# Replace wallpaper with visualization?



## hellrazor (Dec 9, 2010)

So I thought about doing this when I was watching a Milkdrop2 vis with Winamp, and I knew Linux would be the place to do it (not Windows). Anyways, I found how to replace the desktop with a screensaver, and it should just be as easy as replacing the screensaver with ProjectM or so, right?
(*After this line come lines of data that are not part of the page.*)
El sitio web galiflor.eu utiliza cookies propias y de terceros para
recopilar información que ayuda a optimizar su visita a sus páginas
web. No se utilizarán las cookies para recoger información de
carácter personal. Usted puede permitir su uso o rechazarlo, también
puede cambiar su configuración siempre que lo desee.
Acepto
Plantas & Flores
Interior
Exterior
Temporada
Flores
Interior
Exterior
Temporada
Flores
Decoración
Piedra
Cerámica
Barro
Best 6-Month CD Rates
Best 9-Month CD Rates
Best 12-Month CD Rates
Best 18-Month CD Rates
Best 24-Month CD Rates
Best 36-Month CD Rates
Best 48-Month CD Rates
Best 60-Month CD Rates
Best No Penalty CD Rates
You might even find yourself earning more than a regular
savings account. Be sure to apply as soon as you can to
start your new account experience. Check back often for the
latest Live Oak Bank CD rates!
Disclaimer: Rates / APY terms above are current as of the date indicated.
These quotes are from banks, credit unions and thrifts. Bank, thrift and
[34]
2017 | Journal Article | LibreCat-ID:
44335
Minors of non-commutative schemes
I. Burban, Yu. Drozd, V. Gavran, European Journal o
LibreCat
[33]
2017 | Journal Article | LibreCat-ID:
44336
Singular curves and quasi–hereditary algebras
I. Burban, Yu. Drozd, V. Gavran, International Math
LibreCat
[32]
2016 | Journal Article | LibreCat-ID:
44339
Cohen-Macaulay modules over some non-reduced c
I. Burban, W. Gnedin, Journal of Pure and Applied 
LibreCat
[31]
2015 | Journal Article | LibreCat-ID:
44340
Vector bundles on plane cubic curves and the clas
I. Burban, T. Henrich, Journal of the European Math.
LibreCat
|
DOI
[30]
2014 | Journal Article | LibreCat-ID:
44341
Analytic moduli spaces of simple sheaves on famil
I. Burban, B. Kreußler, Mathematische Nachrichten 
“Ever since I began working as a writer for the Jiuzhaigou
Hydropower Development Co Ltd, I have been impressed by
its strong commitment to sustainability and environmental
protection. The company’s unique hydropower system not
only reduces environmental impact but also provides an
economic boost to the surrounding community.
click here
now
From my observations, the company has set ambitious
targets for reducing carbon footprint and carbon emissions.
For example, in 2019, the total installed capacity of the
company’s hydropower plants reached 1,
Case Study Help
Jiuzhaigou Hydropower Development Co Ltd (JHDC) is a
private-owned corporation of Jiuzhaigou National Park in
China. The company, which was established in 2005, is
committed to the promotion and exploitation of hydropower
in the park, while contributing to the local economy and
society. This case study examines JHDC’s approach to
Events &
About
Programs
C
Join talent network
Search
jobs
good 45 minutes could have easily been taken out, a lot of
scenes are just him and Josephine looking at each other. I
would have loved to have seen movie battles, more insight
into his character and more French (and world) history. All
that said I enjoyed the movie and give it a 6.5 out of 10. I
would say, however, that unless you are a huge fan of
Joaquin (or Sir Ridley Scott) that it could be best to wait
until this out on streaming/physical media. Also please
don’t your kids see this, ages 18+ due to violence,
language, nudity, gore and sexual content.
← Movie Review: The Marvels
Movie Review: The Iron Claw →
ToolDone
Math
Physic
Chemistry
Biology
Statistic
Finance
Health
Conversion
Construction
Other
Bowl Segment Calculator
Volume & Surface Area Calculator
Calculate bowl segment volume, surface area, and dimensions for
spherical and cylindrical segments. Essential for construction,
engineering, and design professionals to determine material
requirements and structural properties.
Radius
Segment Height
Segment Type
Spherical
Also am I right in thinking it wouldn't draw the icons on the desktop?


----------



## Mussels (Dec 9, 2010)

actually, you can do it in windows really easily with winamp. just set milkdrop to desktop mode, and thats that. icons stand out on top of the image.


----------



## hellrazor (Dec 9, 2010)

Oh, duh...

But with Linux I'm sure I could get it running 24/7 for any and all audio, which would be cooler!! So, yeah, I'll get on it now....


----------



## hellrazor (Dec 9, 2010)

So I tried to just get the screensaver working, after getting rid of the desktop I ran glmatrix in the root window and absolutely nothing happened (it didn't even get rid of my wallpaper!), so I thought I'd stick it to the end of .profile, which went bad (screensaver ran, but with no bar so I couldn't do anything). After going to a different framebuffer (?) I logged in and got rid of the lines and have now officially given up.

All in a days work....


----------



## remixedcat (Dec 12, 2010)

Doesn't XMMS have that????


----------



## Wrigleyvillain (Dec 12, 2010)

Well in place of your original plan here are some sweet screensavers with Win, OS X and Linux versions:

http://www.reallyslick.com/


----------